I think the oven should have been hotter (such as 425F instead of 325F). I should have made more folds to try to get better layers but they are crunchy, chewy, and tasty........and like a magician, they dissappeared.
1st try poolish
I think I got some oven spring, didn't over proof, I'm certain, must be doing something right, even if I'm not sure how I did it or what I did. That's the fun part, eh?
Sunset's Sponge-method Peasant Rye Bread formula was the idea I based my loaf on, with a few changes. I reduced the quanity by one-third.
One cup rye, one cup water, a little instant yeast, make the sponge (or poolish).
The basic idea was to compare the formula in an old Sunset bread book and ideas in Peter Reinhart's BBA book. The Sunset book starts the mixing with a sponge but this seems to be matching the description of a poolish in Peter's book. After 6 hours the aroma was very faint but pleasing. At 24 hours the aroma was wonderful.
After 24 hours, two-thirds cup rye flour, one cup water, caraway seeds, are added along with a little salt, mixed well, and about three cups AP flour are added slowly.
Knead for about ten or 15 minutes until smooth, adding AP flour as needed (pun intended).
Next a little oil to cover the dough, then cover the bowl with plastic wrap.

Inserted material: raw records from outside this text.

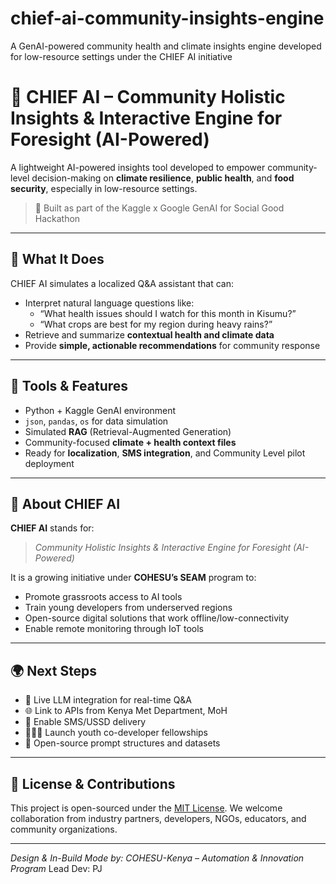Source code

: # chief-ai-community-insights-engine
A GenAI-powered community health and climate insights engine developed for low-resource settings under the CHIEF AI initiative
# 🌱 CHIEF AI – Community Holistic Insights & Interactive Engine for Foresight (AI-Powered)

A lightweight AI-powered insights tool developed to empower community-level decision-making on **climate resilience**, **public health**, and **food security**, especially in low-resource settings.

> 🚀 Built as part of the Kaggle x Google GenAI for Social Good Hackathon

---

## 📌 What It Does

CHIEF AI simulates a localized Q&A assistant that can:

- Interpret natural language questions like:
  - “What health issues should I watch for this month in Kisumu?”
  - “What crops are best for my region during heavy rains?”
- Retrieve and summarize **contextual health and climate data**
- Provide **simple, actionable recommendations** for community response

---

## 🔧 Tools & Features

- Python + Kaggle GenAI environment
- `json`, `pandas`, `os` for data simulation
- Simulated **RAG** (Retrieval-Augmented Generation)
- Community-focused **climate + health context files**
- Ready for **localization**, **SMS integration**, and Community Level pilot deployment

---

## 🧠 About CHIEF AI

**CHIEF AI** stands for:

> *Community Holistic Insights & Interactive Engine for Foresight (AI-Powered)*

It is a growing initiative under **COHESU’s SEAM** program to:

- Promote grassroots access to AI tools
- Train young developers from underserved regions
- Open-source digital solutions that work offline/low-connectivity
- Enable remote monitoring through IoT tools

---

## 🌍 Next Steps

- 🤖 Live LLM integration for real-time Q&A
- 🌐 Link to APIs from Kenya Met Department, MoH
- 💬 Enable SMS/USSD delivery
- 🧑🏾‍💻 Launch youth co-developer fellowships
- 📂 Open-source prompt structures and datasets

---

## 💚 License & Contributions

This project is open-sourced under the [MIT License](LICENSE). We welcome collaboration from industry partners, developers, NGOs, educators, and community organizations.

---

*Design & In-Build Mode by: COHESU-Kenya – Automation & Innovation Program*
Lead Dev: PJ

Let rise till doubled, or so, then knead (I did stretch and fold 2 cycles).
I tried a banneton for the final rise which didn't take long while the oven was pre-heated to 450F. Two deep scoring cuts were added.
A small pan of hot water went into the oven, then the loaf, then fine water spray, close the oven for 40 minutes maximum for an internal temperature of 202F.
I'm a hopeless loafer, always have been a loafer. hope to be a better loafer, when I grow up.